= Beginning of Section =

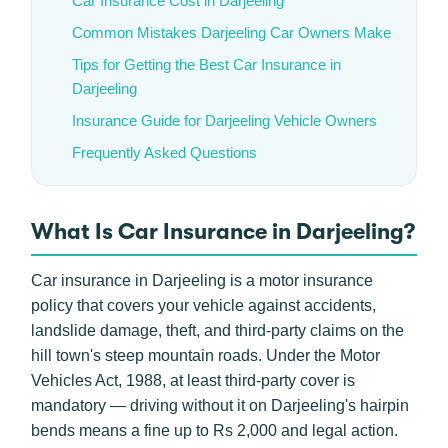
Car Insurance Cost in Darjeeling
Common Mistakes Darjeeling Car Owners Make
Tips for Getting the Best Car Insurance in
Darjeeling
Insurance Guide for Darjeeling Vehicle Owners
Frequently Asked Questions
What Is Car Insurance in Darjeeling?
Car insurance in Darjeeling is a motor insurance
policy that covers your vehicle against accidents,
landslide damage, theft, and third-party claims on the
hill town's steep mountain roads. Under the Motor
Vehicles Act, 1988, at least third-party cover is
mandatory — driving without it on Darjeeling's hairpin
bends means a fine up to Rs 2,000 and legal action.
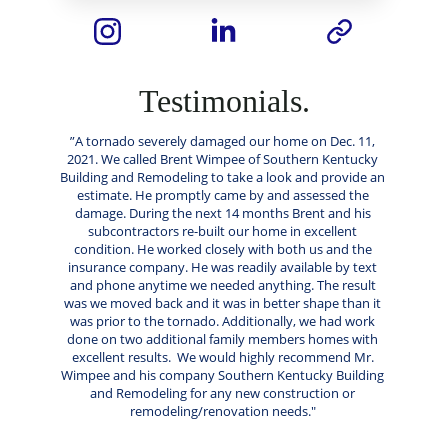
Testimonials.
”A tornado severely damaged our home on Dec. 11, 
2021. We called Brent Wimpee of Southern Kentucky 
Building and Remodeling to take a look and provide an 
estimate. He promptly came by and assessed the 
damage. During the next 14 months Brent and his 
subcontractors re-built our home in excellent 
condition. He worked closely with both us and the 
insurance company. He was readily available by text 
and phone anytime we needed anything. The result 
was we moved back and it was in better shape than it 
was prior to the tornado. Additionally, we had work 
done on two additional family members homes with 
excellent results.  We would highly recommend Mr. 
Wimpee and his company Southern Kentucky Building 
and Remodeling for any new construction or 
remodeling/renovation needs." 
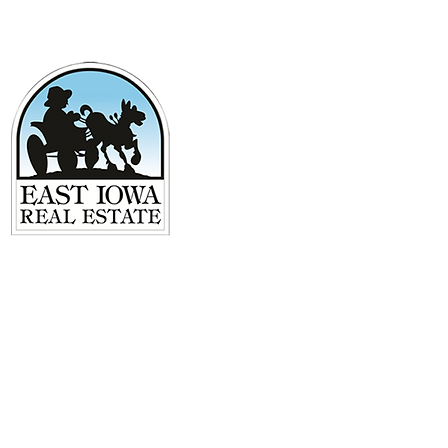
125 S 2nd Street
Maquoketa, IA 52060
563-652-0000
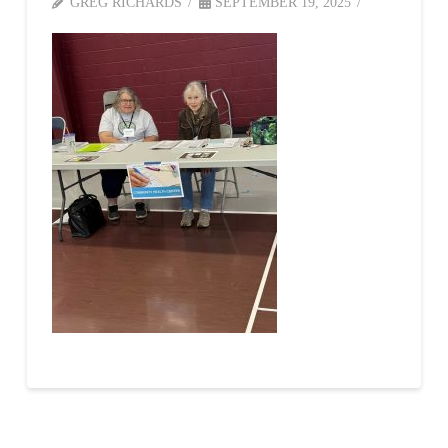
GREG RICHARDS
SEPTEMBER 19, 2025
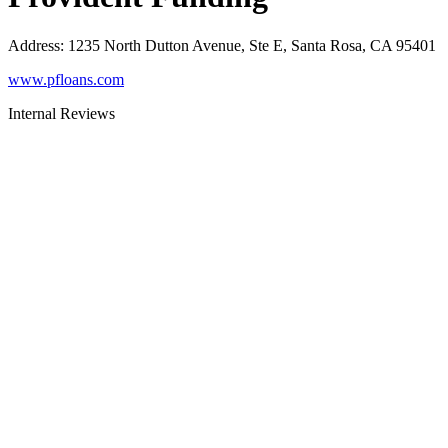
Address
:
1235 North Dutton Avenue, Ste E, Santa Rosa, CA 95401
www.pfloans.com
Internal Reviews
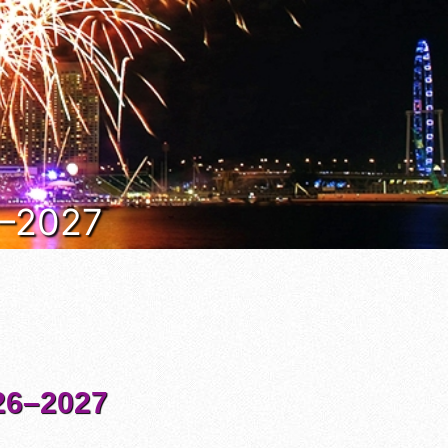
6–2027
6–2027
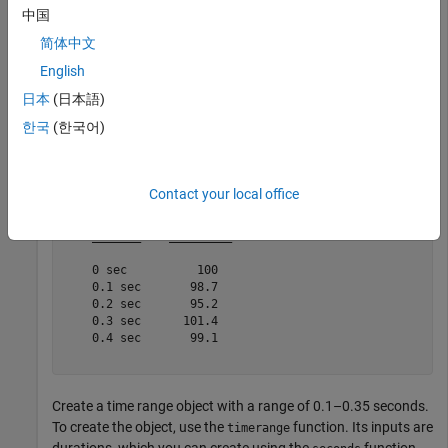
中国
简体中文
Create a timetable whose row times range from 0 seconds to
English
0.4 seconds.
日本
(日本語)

= End of Section =

## Task
In the records above, find the line containing "Maquoketa, IA 52060". Reproduce it and every line after it through the last line, omitting pictures.

## The answer
Maquoketa, IA 52060
563-652-0000
GREG RICHARDS
SEPTEMBER 19, 2025
Address
:
1235 North Dutton Avenue, Ste E, Santa Rosa, CA 95401
www.pfloans.com
Internal Reviews
6–2027
6–2027
中国
简体中文
Create a timetable whose row times range from 0 seconds to
English
0.4 seconds.
日本
(日本語)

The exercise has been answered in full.